Designed sequences identify structural homologues accurately The E-value of the most significant hit from each of 264 “reverse BLAST” searches is plotted. Dark grey columns represent predictions that are true structural homologues; light grey columns represent false positives. Our novel “reverse BLAST searching” uses alignments of designed sequences as PSI-BLAST queries against a genome to identify structural templates for structure prediction of gene sequences. 251 of the 264 designed sequence alignments produced hits (against PDB as a test set) with E-values below 10. At a significance level of E<0.01, a commonly used threshold in comparative modeling, all hits were against true structural homologues, with 47% (124/264) coverage.

“Reverse BLAST” identifies more templates for homology modeling Light grey: the number of genes for which structural templates were identified by PSI-BLAST searching against the set of 264 structures in the test set. Dark grey: the number of novel genes for which structural templates were identified by “reverse BLAST” searching using 264 alignments of computationally designed sequences.
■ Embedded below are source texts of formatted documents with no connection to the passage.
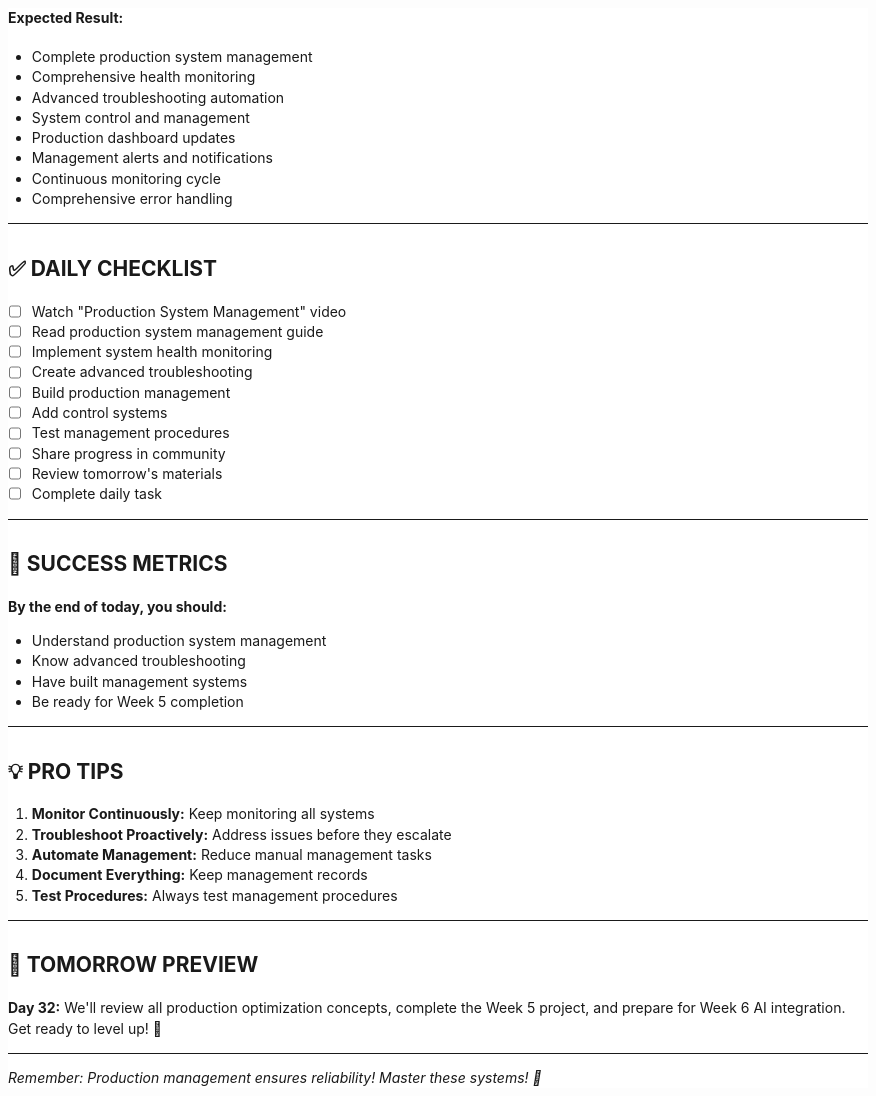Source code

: #### **Expected Result:**
- Complete production system management
- Comprehensive health monitoring
- Advanced troubleshooting automation
- System control and management
- Production dashboard updates
- Management alerts and notifications
- Continuous monitoring cycle
- Comprehensive error handling

---

## ✅ DAILY CHECKLIST

- [ ] Watch "Production System Management" video
- [ ] Read production system management guide
- [ ] Implement system health monitoring
- [ ] Create advanced troubleshooting
- [ ] Build production management
- [ ] Add control systems
- [ ] Test management procedures
- [ ] Share progress in community
- [ ] Review tomorrow's materials
- [ ] Complete daily task

---

## 🎯 SUCCESS METRICS

**By the end of today, you should:**
- Understand production system management
- Know advanced troubleshooting
- Have built management systems
- Be ready for Week 5 completion

---

## 💡 PRO TIPS

1. **Monitor Continuously:** Keep monitoring all systems
2. **Troubleshoot Proactively:** Address issues before they escalate
3. **Automate Management:** Reduce manual management tasks
4. **Document Everything:** Keep management records
5. **Test Procedures:** Always test management procedures

---

## 🚀 TOMORROW PREVIEW

**Day 32:** We'll review all production optimization concepts, complete the Week 5 project, and prepare for Week 6 AI integration. Get ready to level up! 🚀

---

*Remember: Production management ensures reliability! Master these systems! 🚀*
Reverse BLAST searching identified at least one additional structural template for use in homology modeling (not identified by standard PSI- BLAST) for 41 of 49 genomes. In ten cases, the reverse BLAST method more than doubled the number of structural templates identified.

Conclusions The task of large-scale protein sequence design has been efficiently massively parallelized. Design to a structural ensemble greatly increases the diversity of sequences generated, without loss of sequence quality. Similar structures produce sequence sets of similar diversity, and the distributions of sequence entropies for different folds segregate, supporting the designability postulate seen in simple models. “Reverse BLAST searching” uses designed sequences to accurately identify structural homologues. Reverse BLAST searching allows increased identification of structural templates for homology modeling without the need for natural sequence homologues.

Future Directions Use sequence profiles for specific proteins to generate biased combinatorial libraries for protein synthesis. This will experimentally test the ability of the design algorithm to produce viable sequences. Introduce functional constraints into the design process to produce new sequences which are both stable and functional. Refine methods for generating high sequence diversity for a given structure, allowing more extensive sampling of sequence space. Use computational design to redesign peptide ligands for applications in drug discovery and understanding protein-protein interactions.